If his students learn anything from Dr Szetu during their studies with him, they'll learn to conduct themselves with a smile. If they feel their strength faltering under stress they can call on the image of Dr Szetu sliding into a tense situation and lightening the mood with a characteristic mixture of self depreciation, flattery and warmth that leaves people feeling good and capable.
It's this same mix that has enabled Dr Szetu to lead The Pacific Eye Institute and drive through a successful eye health program in Vanuatu and continue to provide surgical trips to his native Solomon Islands in testing times.
Beneath the smiling, good-natured exterior is a determined man on a mission; a man who simply doesn't give up until he has achieved the unachievable.

Training nurses to give eye injections for cataract surgery is the best part of the job for Sister Wanta Aluta, FHFNZ's Pacific Nurse Coordinator. She throws her head back and laughs as she confesses to this secret pleasure. Giving pre-operative anaesthetic injections isn't something that nurses in New Zealand would usually be required or allowed to do, but it's a skill that Wanta has acquired through necessity. It is also a vital skill for other nurses throughout the Pacific who are managing clinics without full-time doctors.
"I tell our nurses that they start their relationship with the patients when they first visit the clinic at their hospitals. Nurses have to relax the patients, making jokes so they don't feel scared, but at the same time, watching all the clinical signs. The nurses must explain everything that's going to happen in the surgery, about the injections and the operation. Nurses are preparing the patients from the beginning."
There's a natural compassion and warmth about this experienced nurse, who was the backbone of the eye clinic at the National Referral Hospital in Honiara since the inception of the national eye health program in 1987.
"Wanta was a natural," says Dr Richard Le Mesurier, a medical advisor to The Fred Hollows Foundation NZ, and Western Pacific Vision 2020 representative.
"Wanta anticipates what you want during surgery; she is organised and always knows what is needed. We never arrived at our destination only to realise the sutures or some other vital piece of equipment had been left behind. And she was an enormous pleasure to teach," says Dr Le Mesurier, referring to his days in the Solomon Islands at the start of their National Eye Care Program in the late 1980s.

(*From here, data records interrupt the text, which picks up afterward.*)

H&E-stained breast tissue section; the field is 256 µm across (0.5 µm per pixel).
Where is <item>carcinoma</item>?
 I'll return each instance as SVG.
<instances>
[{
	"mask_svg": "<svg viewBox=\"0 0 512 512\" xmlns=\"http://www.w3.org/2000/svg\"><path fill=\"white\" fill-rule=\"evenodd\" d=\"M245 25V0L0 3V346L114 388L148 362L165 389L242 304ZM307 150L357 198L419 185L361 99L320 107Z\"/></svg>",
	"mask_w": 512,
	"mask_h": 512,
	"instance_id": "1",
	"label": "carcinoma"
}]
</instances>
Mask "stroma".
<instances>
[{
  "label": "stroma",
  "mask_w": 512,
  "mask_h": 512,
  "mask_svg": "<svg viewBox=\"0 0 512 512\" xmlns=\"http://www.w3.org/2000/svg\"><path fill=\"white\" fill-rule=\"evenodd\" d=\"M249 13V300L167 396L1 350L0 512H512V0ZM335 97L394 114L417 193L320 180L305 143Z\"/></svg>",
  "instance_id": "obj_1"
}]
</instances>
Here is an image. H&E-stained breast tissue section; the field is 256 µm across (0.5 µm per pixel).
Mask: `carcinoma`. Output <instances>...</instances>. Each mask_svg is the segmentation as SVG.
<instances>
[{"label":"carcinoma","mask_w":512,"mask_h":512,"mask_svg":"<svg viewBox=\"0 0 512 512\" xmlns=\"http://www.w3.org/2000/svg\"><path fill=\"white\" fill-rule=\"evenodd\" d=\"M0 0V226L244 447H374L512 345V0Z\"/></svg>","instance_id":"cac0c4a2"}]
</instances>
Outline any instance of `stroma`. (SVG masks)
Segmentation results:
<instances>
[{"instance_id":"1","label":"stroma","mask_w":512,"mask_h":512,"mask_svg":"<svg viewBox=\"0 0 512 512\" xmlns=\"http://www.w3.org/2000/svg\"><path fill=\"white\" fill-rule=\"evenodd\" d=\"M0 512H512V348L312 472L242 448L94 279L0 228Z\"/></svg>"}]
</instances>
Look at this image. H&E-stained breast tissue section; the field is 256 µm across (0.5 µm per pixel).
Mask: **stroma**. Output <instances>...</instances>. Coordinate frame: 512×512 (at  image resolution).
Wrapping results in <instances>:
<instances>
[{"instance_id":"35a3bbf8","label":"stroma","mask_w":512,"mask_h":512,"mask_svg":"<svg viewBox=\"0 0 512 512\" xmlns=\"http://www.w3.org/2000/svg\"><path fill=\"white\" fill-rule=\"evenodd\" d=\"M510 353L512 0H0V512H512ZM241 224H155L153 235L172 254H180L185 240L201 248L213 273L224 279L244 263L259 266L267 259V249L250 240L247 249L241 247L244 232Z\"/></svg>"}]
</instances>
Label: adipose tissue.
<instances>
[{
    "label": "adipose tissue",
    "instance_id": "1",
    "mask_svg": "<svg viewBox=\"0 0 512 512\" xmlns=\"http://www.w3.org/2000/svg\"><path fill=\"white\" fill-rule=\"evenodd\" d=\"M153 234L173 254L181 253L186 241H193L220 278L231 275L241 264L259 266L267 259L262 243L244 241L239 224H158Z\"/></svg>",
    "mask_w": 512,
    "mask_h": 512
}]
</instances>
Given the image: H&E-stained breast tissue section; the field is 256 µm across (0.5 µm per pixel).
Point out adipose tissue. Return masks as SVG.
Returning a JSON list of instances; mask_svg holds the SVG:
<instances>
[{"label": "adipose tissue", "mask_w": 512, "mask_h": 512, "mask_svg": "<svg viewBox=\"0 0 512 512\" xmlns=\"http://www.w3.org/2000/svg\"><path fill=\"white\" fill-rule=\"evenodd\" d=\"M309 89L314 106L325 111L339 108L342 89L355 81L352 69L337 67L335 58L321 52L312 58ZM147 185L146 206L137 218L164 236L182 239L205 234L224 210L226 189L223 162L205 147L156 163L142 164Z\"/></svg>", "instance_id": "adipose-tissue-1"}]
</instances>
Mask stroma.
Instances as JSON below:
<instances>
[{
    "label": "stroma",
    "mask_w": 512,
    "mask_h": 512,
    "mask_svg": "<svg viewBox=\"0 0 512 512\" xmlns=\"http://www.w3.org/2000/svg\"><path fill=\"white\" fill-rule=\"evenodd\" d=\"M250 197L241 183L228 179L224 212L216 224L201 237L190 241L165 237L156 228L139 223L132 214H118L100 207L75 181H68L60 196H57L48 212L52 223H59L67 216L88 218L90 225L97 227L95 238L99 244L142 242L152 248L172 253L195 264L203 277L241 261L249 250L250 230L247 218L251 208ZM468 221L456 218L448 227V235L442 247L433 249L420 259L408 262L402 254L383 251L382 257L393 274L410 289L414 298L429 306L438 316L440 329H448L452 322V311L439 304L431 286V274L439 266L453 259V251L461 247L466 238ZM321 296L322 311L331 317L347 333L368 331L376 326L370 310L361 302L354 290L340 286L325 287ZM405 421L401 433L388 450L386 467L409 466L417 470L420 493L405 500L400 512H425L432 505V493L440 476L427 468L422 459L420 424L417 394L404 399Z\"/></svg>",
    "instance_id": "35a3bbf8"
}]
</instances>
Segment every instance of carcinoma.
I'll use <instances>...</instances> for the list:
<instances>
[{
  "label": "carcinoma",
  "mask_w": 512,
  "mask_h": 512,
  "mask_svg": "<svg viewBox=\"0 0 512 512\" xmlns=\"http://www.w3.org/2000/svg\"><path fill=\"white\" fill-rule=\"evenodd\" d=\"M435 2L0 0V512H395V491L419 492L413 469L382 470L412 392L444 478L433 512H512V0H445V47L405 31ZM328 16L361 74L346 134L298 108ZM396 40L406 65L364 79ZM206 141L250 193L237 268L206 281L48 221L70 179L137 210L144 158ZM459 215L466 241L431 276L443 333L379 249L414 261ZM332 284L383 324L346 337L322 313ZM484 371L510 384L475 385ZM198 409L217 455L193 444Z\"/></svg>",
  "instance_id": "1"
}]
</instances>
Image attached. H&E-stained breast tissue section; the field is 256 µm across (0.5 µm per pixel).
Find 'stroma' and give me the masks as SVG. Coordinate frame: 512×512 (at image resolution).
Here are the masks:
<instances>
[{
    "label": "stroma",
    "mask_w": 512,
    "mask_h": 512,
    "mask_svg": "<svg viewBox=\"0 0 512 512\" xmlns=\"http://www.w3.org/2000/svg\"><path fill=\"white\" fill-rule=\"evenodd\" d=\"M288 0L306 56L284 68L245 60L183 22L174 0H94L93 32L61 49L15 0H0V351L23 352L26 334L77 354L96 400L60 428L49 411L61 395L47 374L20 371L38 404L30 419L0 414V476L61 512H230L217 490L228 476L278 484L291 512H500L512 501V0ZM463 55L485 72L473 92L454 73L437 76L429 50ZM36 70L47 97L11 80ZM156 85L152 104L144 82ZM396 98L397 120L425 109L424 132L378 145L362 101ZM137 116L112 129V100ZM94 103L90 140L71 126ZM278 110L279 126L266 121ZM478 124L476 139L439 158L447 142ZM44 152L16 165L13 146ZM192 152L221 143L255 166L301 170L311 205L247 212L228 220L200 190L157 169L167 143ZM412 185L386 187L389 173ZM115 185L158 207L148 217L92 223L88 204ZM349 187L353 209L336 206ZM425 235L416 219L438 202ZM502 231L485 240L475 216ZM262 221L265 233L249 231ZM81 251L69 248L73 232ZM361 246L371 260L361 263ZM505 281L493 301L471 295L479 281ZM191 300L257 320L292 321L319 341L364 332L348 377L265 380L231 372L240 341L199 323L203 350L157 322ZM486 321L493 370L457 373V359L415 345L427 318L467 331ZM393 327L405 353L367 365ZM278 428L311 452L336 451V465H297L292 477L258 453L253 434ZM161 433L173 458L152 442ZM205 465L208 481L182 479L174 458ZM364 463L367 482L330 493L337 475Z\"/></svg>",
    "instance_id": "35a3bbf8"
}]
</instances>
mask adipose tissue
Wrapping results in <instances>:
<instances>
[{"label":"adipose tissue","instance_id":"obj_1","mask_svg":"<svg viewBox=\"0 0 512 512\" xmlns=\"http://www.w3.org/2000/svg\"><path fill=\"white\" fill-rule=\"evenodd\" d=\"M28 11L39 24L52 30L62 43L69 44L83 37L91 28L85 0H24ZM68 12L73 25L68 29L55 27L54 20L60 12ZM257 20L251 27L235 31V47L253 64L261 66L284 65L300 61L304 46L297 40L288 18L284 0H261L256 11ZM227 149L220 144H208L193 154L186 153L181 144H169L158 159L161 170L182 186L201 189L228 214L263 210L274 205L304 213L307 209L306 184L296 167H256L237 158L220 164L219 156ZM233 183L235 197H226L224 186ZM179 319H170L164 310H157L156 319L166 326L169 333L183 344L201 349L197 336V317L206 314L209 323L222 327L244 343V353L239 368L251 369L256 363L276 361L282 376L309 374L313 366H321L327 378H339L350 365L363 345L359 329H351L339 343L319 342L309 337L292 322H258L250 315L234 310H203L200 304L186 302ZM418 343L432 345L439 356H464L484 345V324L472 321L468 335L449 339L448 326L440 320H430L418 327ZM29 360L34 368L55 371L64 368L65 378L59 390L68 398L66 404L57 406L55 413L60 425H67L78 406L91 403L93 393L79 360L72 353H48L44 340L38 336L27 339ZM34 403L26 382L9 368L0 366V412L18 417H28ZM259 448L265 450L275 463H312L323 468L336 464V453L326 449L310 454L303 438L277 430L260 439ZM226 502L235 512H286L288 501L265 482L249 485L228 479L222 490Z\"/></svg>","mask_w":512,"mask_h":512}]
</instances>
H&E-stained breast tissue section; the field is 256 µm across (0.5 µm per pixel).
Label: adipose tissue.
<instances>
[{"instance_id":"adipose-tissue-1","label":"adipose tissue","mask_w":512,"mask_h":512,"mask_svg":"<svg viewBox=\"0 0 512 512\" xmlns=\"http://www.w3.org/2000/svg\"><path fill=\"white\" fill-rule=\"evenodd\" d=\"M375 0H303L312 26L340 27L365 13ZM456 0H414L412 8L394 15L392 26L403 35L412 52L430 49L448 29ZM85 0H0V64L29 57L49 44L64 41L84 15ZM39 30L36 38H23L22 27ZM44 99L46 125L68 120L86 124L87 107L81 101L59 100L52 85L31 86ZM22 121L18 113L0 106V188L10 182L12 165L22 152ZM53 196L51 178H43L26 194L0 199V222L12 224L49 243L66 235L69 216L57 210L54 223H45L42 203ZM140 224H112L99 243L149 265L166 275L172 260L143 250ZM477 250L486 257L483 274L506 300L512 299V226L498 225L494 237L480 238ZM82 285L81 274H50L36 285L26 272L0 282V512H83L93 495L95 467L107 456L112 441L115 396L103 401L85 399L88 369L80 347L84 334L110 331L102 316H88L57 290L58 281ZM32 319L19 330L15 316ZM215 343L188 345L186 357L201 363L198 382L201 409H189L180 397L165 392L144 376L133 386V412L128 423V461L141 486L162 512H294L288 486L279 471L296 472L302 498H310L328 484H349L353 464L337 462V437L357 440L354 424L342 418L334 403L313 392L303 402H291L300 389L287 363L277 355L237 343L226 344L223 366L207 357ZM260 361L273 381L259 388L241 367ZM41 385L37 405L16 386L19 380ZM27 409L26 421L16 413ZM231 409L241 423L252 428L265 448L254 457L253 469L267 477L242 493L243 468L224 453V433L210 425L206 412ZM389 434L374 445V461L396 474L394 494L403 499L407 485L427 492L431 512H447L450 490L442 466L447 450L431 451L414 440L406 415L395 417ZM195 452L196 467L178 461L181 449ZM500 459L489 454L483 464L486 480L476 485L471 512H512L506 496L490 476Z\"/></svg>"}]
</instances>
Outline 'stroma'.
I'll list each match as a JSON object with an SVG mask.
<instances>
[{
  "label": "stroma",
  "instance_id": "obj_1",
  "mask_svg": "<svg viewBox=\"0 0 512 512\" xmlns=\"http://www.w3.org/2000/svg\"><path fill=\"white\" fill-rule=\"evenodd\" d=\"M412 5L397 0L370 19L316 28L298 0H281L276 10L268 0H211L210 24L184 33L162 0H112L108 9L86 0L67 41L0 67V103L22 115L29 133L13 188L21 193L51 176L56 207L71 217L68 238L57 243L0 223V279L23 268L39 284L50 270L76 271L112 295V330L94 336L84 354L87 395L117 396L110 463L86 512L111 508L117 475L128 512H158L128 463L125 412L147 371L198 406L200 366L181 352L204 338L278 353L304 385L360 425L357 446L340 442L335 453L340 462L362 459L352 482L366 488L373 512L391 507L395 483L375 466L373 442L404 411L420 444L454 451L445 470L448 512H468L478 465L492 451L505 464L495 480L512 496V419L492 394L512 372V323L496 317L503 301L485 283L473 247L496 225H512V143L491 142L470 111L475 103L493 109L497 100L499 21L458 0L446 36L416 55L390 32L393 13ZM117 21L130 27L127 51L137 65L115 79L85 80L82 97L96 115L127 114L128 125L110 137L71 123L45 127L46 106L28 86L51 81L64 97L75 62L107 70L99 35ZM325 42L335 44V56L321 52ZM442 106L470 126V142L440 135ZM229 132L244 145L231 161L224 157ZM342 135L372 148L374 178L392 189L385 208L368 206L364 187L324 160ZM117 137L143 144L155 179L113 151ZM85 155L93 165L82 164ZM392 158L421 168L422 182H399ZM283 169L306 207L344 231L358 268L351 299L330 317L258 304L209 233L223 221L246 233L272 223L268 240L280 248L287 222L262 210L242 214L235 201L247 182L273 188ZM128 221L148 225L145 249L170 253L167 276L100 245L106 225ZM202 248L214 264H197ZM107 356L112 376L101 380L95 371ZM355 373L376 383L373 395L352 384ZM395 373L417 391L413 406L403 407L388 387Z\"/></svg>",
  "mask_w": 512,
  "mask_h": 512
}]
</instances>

Now Wanta is passing on her skills to others, training other eye nurses at the Pacific's only regional eye health training centre, The Pacific Eye Institute.
Wanta is entrusted with teaching some of the modules of the eye care curriculum to nurses each year, both at the Institute and other campuses where the FHFNZ Diploma of Eye Care is delivered. As much as possible, eye nurses are trained alongside doctors in a ‘team training' approach. This maximises their efficiency with each knowing what the other can do, and each helping the other achieve good clinical practice. FHFNZ endorses the WHO assessment that about four eye nurses are needed for every one eye doctor.
The role of eye nurses throughout the Pacific is to treat all basic eye care conditions, find patients that require cataract or other surgery and have them ready for this surgery when an eye doctor is available to perform it, provide care after surgery, and test vision and dispense spectacles. The training at the Pacific Eye Institute also includes management so that the eye nurse is able to run an eye clinic and keep it functioning well. Throughout the Pacific, most eye nurses work on their own without eye doctors, often in remote and challenging locations. Therefore, it is very important they can keep their services functioning, and this involves ordering medicines, organising community field visits, referring patients on to other services, and purchasing and selling spectacles.
"When I first started I didn't know anything about eyes; now I'm teaching at the Pacific Eye Institute. I like working with the eyes, it's adventurous. My goal for the Pacific Eye Institute is for everyone to have the same vision I have. To make sure everyone enjoys the view," Wanta says.